Microbes can deliberately edit their own genomes
Then, a little over a decade ago, scientists made an important discovery. Those ‘spacer’ sequences look odd because they aren’t bacterial in origin. Many are actually snippets of DNA from viruses that are known to attack bacteria. In 2005, three research groups independently reached the same conclusion: CRISPR and its associated genetic sequences were acting as a bacterial immune system.
In simple terms, this is how it works. A bacterial cell generates special proteins from genes associated with the CRISPR repeats (these are called CRISPR associated – Cas – proteins). If a virus invades the cell, these Cas proteins bind to the viral DNA and help cut out a chunk. Then, that chunk of viral DNA gets carried back to the bacterial cell’s genome where it is inserted – becoming a spacer. From now on, the bacterial cell can use the spacer to recognise that particular virus and attack it more effectively.
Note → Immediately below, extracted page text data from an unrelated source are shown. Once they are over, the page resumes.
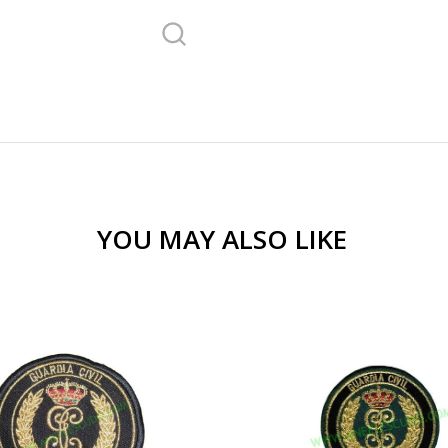
YOU MAY ALSO LIKE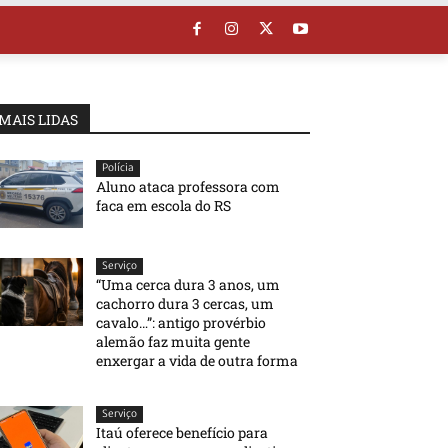
MAIS LIDAS
Polícia
Aluno ataca professora com
faca em escola do RS
Serviço
“Uma cerca dura 3 anos, um
cachorro dura 3 cercas, um
cavalo…”: antigo provérbio
alemão faz muita gente
enxergar a vida de outra forma
Serviço
Itaú oferece benefício para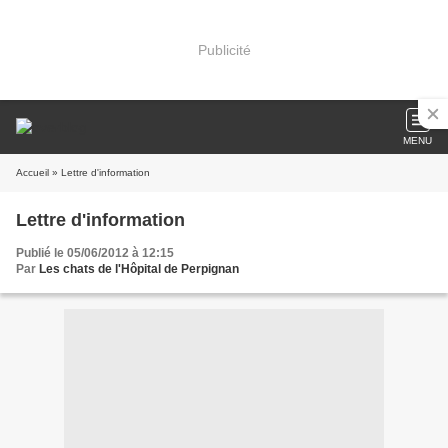
Publicité
MENU
Accueil
» Lettre d'information
Lettre d'information
Publié le 05/06/2012 à 12:15
Par
Les chats de l'Hôpital de Perpignan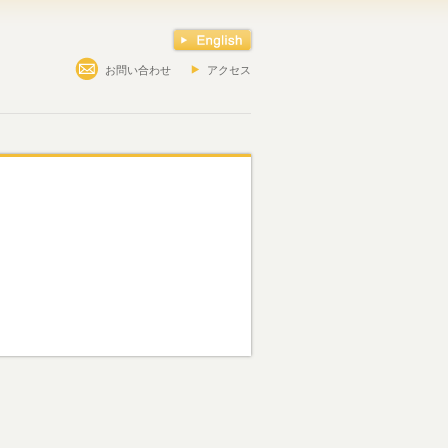
お問い合わせ
アクセス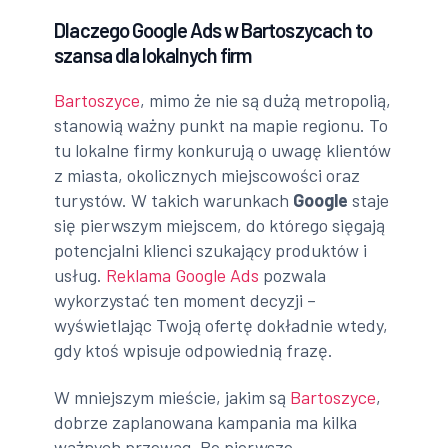
Dlaczego Google Ads w Bartoszycach to
szansa dla lokalnych firm
Bartoszyce
, mimo że nie są dużą metropolią,
stanowią ważny punkt na mapie regionu. To
tu lokalne firmy konkurują o uwagę klientów
z miasta, okolicznych miejscowości oraz
turystów. W takich warunkach
Google
staje
się pierwszym miejscem, do którego sięgają
potencjalni klienci szukający produktów i
usług.
Reklama Google Ads
pozwala
wykorzystać ten moment decyzji –
wyświetlając Twoją ofertę dokładnie wtedy,
gdy ktoś wpisuje odpowiednią frazę.
W mniejszym mieście, jakim są
Bartoszyce
,
dobrze zaplanowana kampania ma kilka
ważnych przewag. Po pierwsze,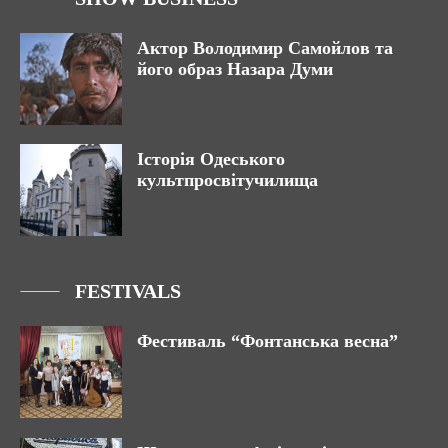
Актор Володимир Самойлов та
його образ Назара Думи
Історія Одеського
культпросвітучилища
FESTIVALS
Фестиваль “Фонтанська весна”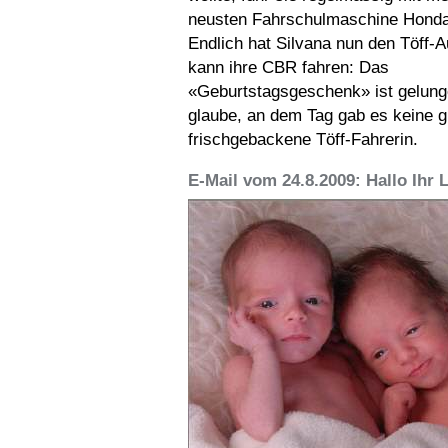
neusten Fahrschulmaschine Hond
Endlich hat Silvana nun den Töff-
kann ihre CBR fahren: Das
«Geburtstagsgeschenk» ist gelung
glaube, an dem Tag gab es keine g
frischgebackene Töff-Fahrerin.
E-Mail vom 24.8.2009: Hallo Ihr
These findings were a revelation. Geneticists quickly realised that the CRISPR system effectively involves microbes deliberately editing their own genomes – suggesting the system could form the basis of a brand new type of genetic engineering technology. They worked out the mechanics of the CRISPR system and got it working in their lab experiments. It was a breakthrough that paved the way for this week’s announcement by the HFEA.
Exactly who took the key steps to turn CRISPR into a useful genetic tool is, however, the subject of a huge controversy. Perhaps that’s inevitable – credit for developing CRISPR gene editing will probably guarantee both scientific fame andfinancial wealth.